One of the most engaging aspects of online journals is the directness with which one can get to the information desired. If you view the Table of Contents of a journal online and see an article that you wish to read, you need click only once to have the article on your desktop. By the same token, if you have completed a computer search, either at the journal's site or on PubMed, you can go directly to the full text of your article of interest. No need track down that missing copy of the most recent issue. And no more fumbling through the journal, perhaps overshooting, then coming up short of, the exact page on which your chosen article begins. So for those interested in only the most direct route to what they momentarily perceive as urgent information, instant online access to journals has been a godsend. But is this latest example of streamlining, which fits in so well with the imagined profile of the successful investigator, a purely positive development? Now is the time to assess how an excessive drive for fast, direct information could actually detract from a scientist's development.
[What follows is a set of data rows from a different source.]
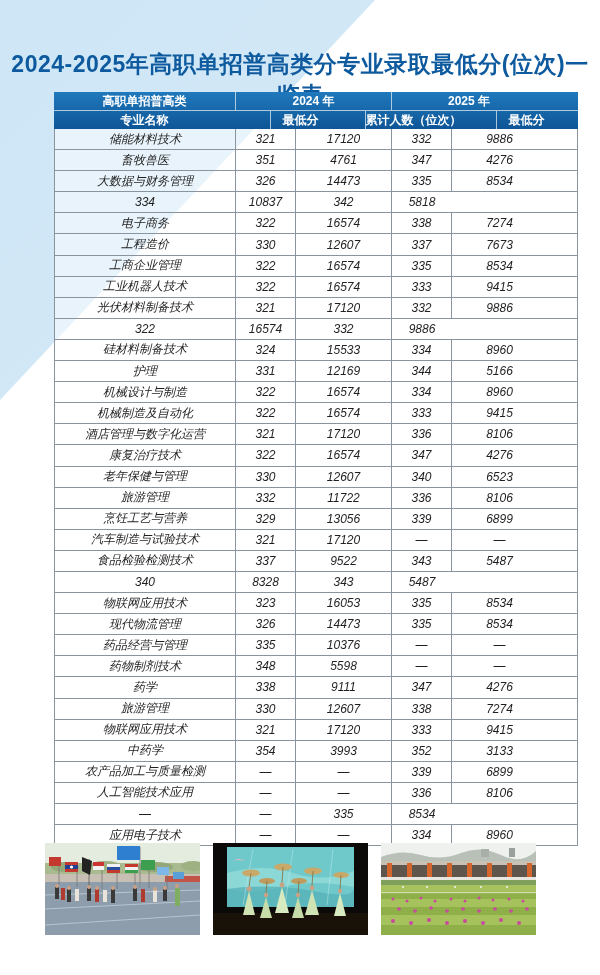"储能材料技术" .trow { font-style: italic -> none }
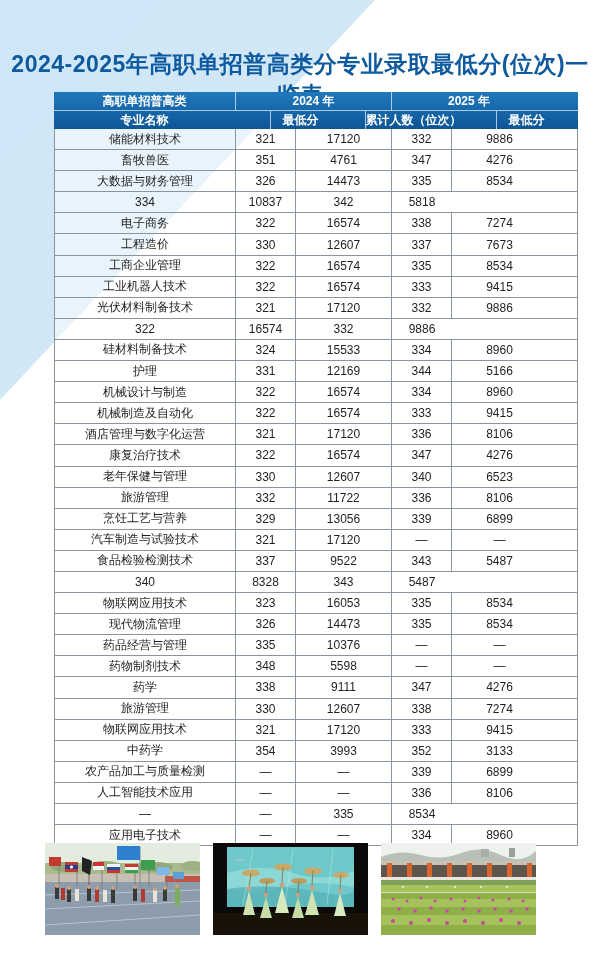"大数据与会计" div.tcell { html: none -> <div>大数据与会计</div> }
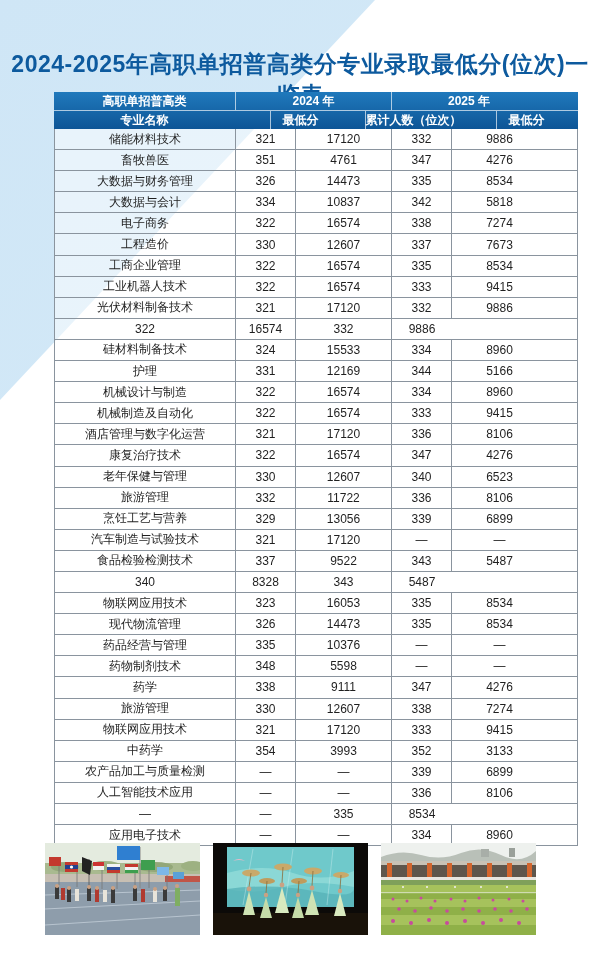"硅材料制备技术" div.tcell { html: <div>硅材料制备技术</div> -> none }
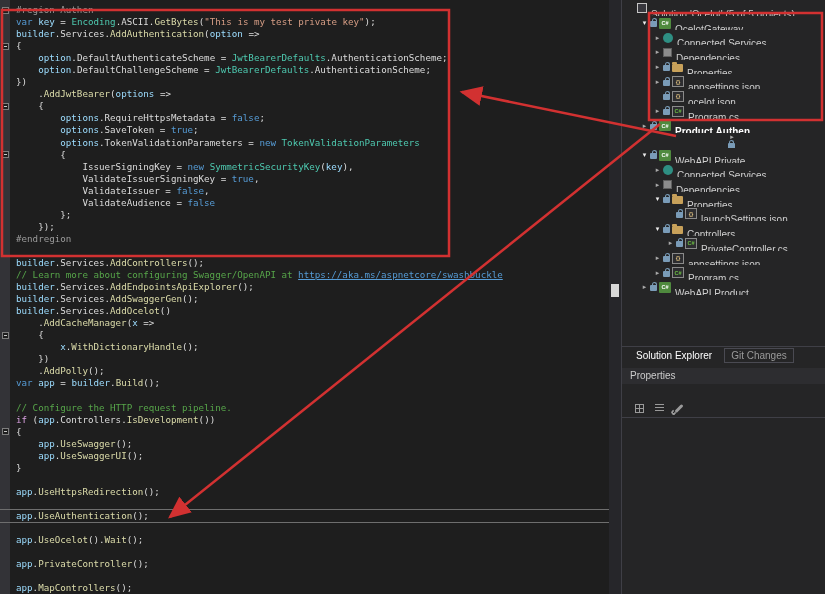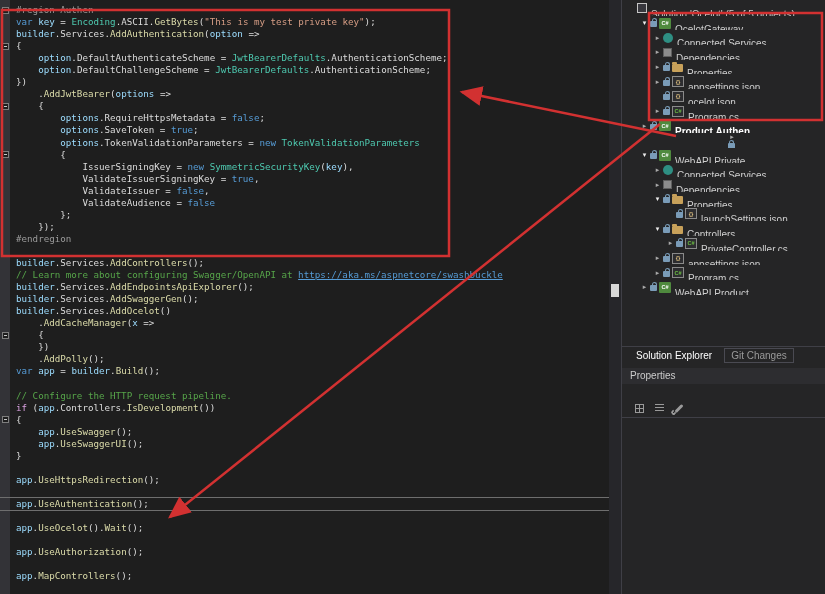"x.WithDictionaryHandle();" div.code-line { html: none -> <div><span> </span><span>x</span><span>.</span><span>WithDictionaryHandle</span><span>();</span></div> }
Computers have altered the way in which scientists can, and do, read journals. Everything comes with its price, and this new medium is no exception. Something has been given up in exchange for instantaneity and convenience: that something is the accidental acquisition of high quality information, or the “browsing effect”. One example of this effect is that fortuitous sighting of a piece of scientific information while flipping the pages on the way to your intended destination. Who hasn't stopped to glance at an article that has nothing to do with your own research, only to realize upon closer examination that it is, indeed, pertinent to your experimental approach or perhaps to your future directions? Another example is the osmosis-like process whereby one subconsciously absorbs unrelated information that transforms itself into a piece of the scaffold from which creative scientists make those “intuitive” leaps leading to investigative breakthroughs. The benefit that comes from this unintended peripheral learning is not measurable and the long-term effect of its absence unpredictable. However, it may be endangered if we do nothing to prevent its disappearance.

One might argue that computers already provide the antidote, that is the multitude of links that comprise the bulk of results from almost any computerized search. However, we also know that most of these are irrelevant. The best print journals, on the other hand, save you time AND provide the browsing effect because they provide scientists with highly selective filters of a wide array of science. Any accidentally acquired information is bound to benefit. What we need is a translation of the browsing effect from paper to computer. If the task is too demanding for current computers, we will be forced to wait. But in the interim, we can't let our infatuation with new capabilities delude us. At the very least, an awareness of potential loss should inspire those “no-print” scientists to meander ever so slightly more than they do now. That wayward insight may seed your next grant application.